◆ EXERCISE BRIEF
Quote the batch data sync guide verbatim, beginning at the words "You can review" and stopping after "load into Cinchy.".

◆ TEXT PASSAGE
Batch Data Sync Example
1. Overview
This example will take you through the creation and execution of a batch data sync where data will be loaded into the Cinchy via a CSV. In this example, we will be loading information into the People table in Cinchy. This is a self-contained example and can be replicated in any Cinchy environment without dependencies.
Example Use Case: You have historically maintained a record of all of your employees in a spreadsheet. Knowing that this significantly hinders your data and data management capabilities, you want to sync your file into Cinchy. Once synced, you can manage your employee information through the Cinchy data browser, instead of through a data silo.
You can review our documentation on Delimited File Sources here.
2. Sample Files and Code
This section contains:
The People Table XML schema. Alternatively, this can be manually created through the Cinchy Data Browser
A sample source CSV data file to load into Cinchy.
2.1 Cinchy Table XML
To create the People table used in this example, you can use the below is the XML Alternatively, you can create the table manually using the steps in section 2.1.1.
2.1.1 Manual Table Creation
Log in to your Cinchy platform.
From under My Network, click the create button.
Select Table.
Select From Scratch.
Create a table with the following properties (Image 1):
Table Details | Values |
Table Name | People |
Icon + Colour | Default |
Domain | Sandbox (if this domain does not exist please either create it or make sure to update this parameter where required during the data sync) |
6. Click Columns in the left hand navigation to create the columns for the table.
7. Click the "Click Here to Add" button and aadd the following columns.
Column Details | Values |
Column 1 | Column Name: Name Data Type: Text |
Column 2 | Column Name: Title Data Type: Text |
Column 3 | Column Name: Company Data Type: Text |
9. Click the Save button to save your table.
2.2 Data File
The sample CSV file used in this example can be downloaded below.
Please note, if you are downloading this file to recreate this exercise the file path and the file name will need to be:
C:\Data\contacts.csv
Alternatively, you can update the path
parameter in the data sync configuration to match the file path and name of your choosing.
The source file contains the following information which will be synced into our target Cinchy table (Image 2).

◆ MATERIAL
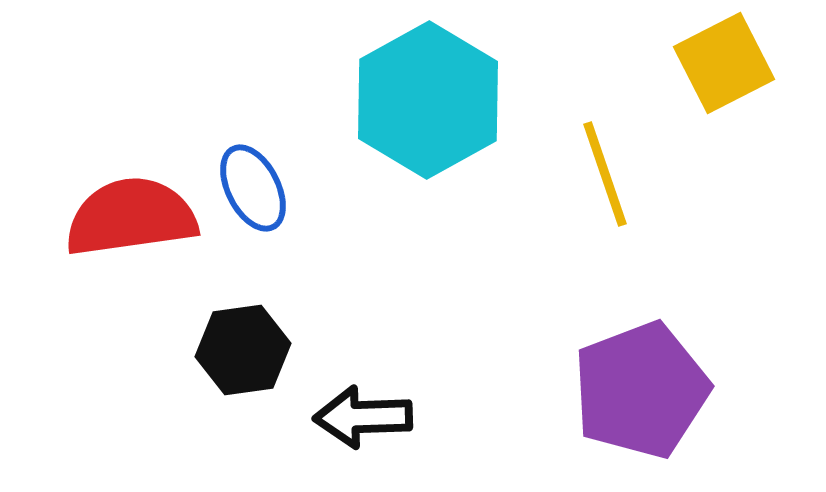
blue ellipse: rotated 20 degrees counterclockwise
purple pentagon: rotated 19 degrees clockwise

◆ ANSWER BELOW
You can review our documentation on Delimited File Sources here.
2. Sample Files and Code
This section contains:
The People Table XML schema. Alternatively, this can be manually created through the Cinchy Data Browser
A sample source CSV data file to load into Cinchy.